Retype every line from the start of the data down to and including the line with "- Verify frame". Skip the pictures.

━━ SOURCE DATA

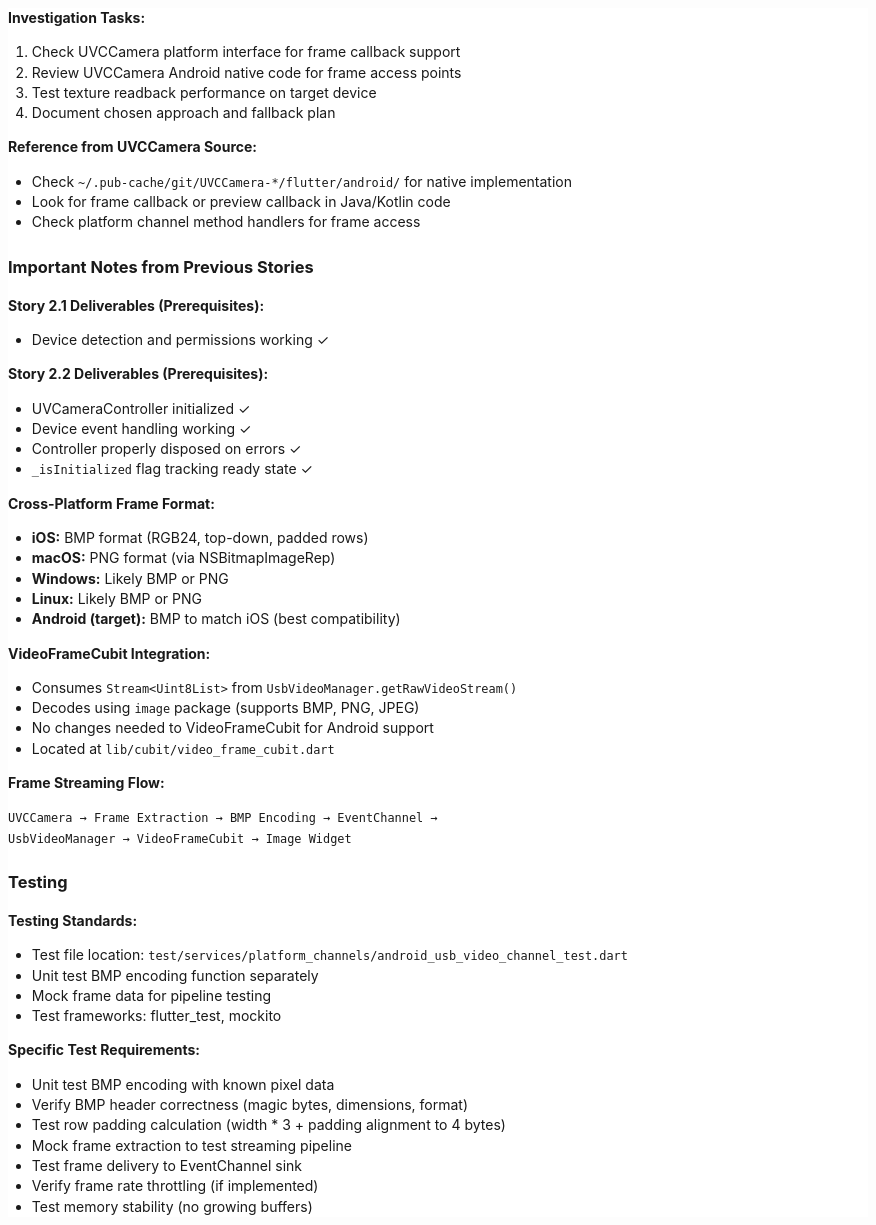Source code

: **Investigation Tasks:**
1. Check UVCCamera platform interface for frame callback support
2. Review UVCCamera Android native code for frame access points
3. Test texture readback performance on target device
4. Document chosen approach and fallback plan

**Reference from UVCCamera Source:**
- Check `~/.pub-cache/git/UVCCamera-*/flutter/android/` for native implementation
- Look for frame callback or preview callback in Java/Kotlin code
- Check platform channel method handlers for frame access

### Important Notes from Previous Stories

**Story 2.1 Deliverables (Prerequisites):**
- Device detection and permissions working ✓

**Story 2.2 Deliverables (Prerequisites):**
- UVCameraController initialized ✓
- Device event handling working ✓
- Controller properly disposed on errors ✓
- `_isInitialized` flag tracking ready state ✓

**Cross-Platform Frame Format:**
- **iOS:** BMP format (RGB24, top-down, padded rows)
- **macOS:** PNG format (via NSBitmapImageRep)
- **Windows:** Likely BMP or PNG
- **Linux:** Likely BMP or PNG
- **Android (target):** BMP to match iOS (best compatibility)

**VideoFrameCubit Integration:**
- Consumes `Stream<Uint8List>` from `UsbVideoManager.getRawVideoStream()`
- Decodes using `image` package (supports BMP, PNG, JPEG)
- No changes needed to VideoFrameCubit for Android support
- Located at `lib/cubit/video_frame_cubit.dart`

**Frame Streaming Flow:**
```
UVCCamera → Frame Extraction → BMP Encoding → EventChannel →
UsbVideoManager → VideoFrameCubit → Image Widget
```

### Testing

**Testing Standards:**
- Test file location: `test/services/platform_channels/android_usb_video_channel_test.dart`
- Unit test BMP encoding function separately
- Mock frame data for pipeline testing
- Test frameworks: flutter_test, mockito

**Specific Test Requirements:**
- Unit test BMP encoding with known pixel data
- Verify BMP header correctness (magic bytes, dimensions, format)
- Test row padding calculation (width * 3 + padding alignment to 4 bytes)
- Mock frame extraction to test streaming pipeline
- Test frame delivery to EventChannel sink
- Verify frame rate throttling (if implemented)
- Test memory stability (no growing buffers)
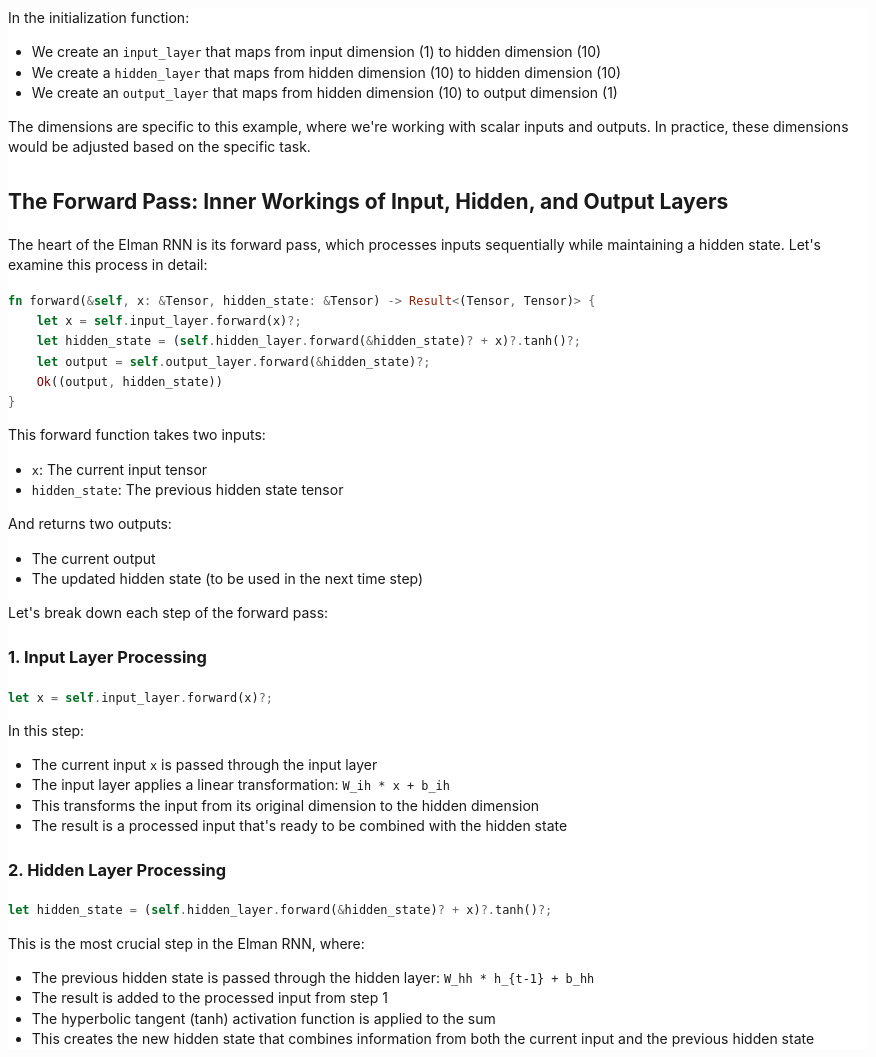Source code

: In the initialization function:
- We create an `input_layer` that maps from input dimension (1) to hidden dimension (10)
- We create a `hidden_layer` that maps from hidden dimension (10) to hidden dimension (10)
- We create an `output_layer` that maps from hidden dimension (10) to output dimension (1)

The dimensions are specific to this example, where we're working with scalar inputs and outputs. In practice, these dimensions would be adjusted based on the specific task.

## The Forward Pass: Inner Workings of Input, Hidden, and Output Layers

The heart of the Elman RNN is its forward pass, which processes inputs sequentially while maintaining a hidden state. Let's examine this process in detail:

```rust
fn forward(&self, x: &Tensor, hidden_state: &Tensor) -> Result<(Tensor, Tensor)> {
    let x = self.input_layer.forward(x)?;
    let hidden_state = (self.hidden_layer.forward(&hidden_state)? + x)?.tanh()?;
    let output = self.output_layer.forward(&hidden_state)?;
    Ok((output, hidden_state))
}
```

This forward function takes two inputs:
- `x`: The current input tensor
- `hidden_state`: The previous hidden state tensor

And returns two outputs:
- The current output
- The updated hidden state (to be used in the next time step)

Let's break down each step of the forward pass:

### 1. Input Layer Processing

```rust
let x = self.input_layer.forward(x)?;
```

In this step:
- The current input `x` is passed through the input layer
- The input layer applies a linear transformation: `W_ih * x + b_ih`
- This transforms the input from its original dimension to the hidden dimension
- The result is a processed input that's ready to be combined with the hidden state

### 2. Hidden Layer Processing

```rust
let hidden_state = (self.hidden_layer.forward(&hidden_state)? + x)?.tanh()?;
```

This is the most crucial step in the Elman RNN, where:
- The previous hidden state is passed through the hidden layer: `W_hh * h_{t-1} + b_hh`
- The result is added to the processed input from step 1
- The hyperbolic tangent (tanh) activation function is applied to the sum
- This creates the new hidden state that combines information from both the current input and the previous hidden state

━━━━

§ **RESULT OF THE EXERCISE**
Source code

: **Investigation Tasks:**
1. Check UVCCamera platform interface for frame callback support
2. Review UVCCamera Android native code for frame access points
3. Test texture readback performance on target device
4. Document chosen approach and fallback plan

**Reference from UVCCamera Source:**
- Check `~/.pub-cache/git/UVCCamera-*/flutter/android/` for native implementation
- Look for frame callback or preview callback in Java/Kotlin code
- Check platform channel method handlers for frame access

### Important Notes from Previous Stories

**Story 2.1 Deliverables (Prerequisites):**
- Device detection and permissions working ✓

**Story 2.2 Deliverables (Prerequisites):**
- UVCameraController initialized ✓
- Device event handling working ✓
- Controller properly disposed on errors ✓
- `_isInitialized` flag tracking ready state ✓

**Cross-Platform Frame Format:**
- **iOS:** BMP format (RGB24, top-down, padded rows)
- **macOS:** PNG format (via NSBitmapImageRep)
- **Windows:** Likely BMP or PNG
- **Linux:** Likely BMP or PNG
- **Android (target):** BMP to match iOS (best compatibility)

**VideoFrameCubit Integration:**
- Consumes `Stream<Uint8List>` from `UsbVideoManager.getRawVideoStream()`
- Decodes using `image` package (supports BMP, PNG, JPEG)
- No changes needed to VideoFrameCubit for Android support
- Located at `lib/cubit/video_frame_cubit.dart`

**Frame Streaming Flow:**
```
UVCCamera → Frame Extraction → BMP Encoding → EventChannel →
UsbVideoManager → VideoFrameCubit → Image Widget
```

### Testing

**Testing Standards:**
- Test file location: `test/services/platform_channels/android_usb_video_channel_test.dart`
- Unit test BMP encoding function separately
- Mock frame data for pipeline testing
- Test frameworks: flutter_test, mockito

**Specific Test Requirements:**
- Unit test BMP encoding with known pixel data
- Verify BMP header correctness (magic bytes, dimensions, format)
- Test row padding calculation (width * 3 + padding alignment to 4 bytes)
- Mock frame extraction to test streaming pipeline
- Test frame delivery to EventChannel sink
- Verify frame rate throttling (if implemented)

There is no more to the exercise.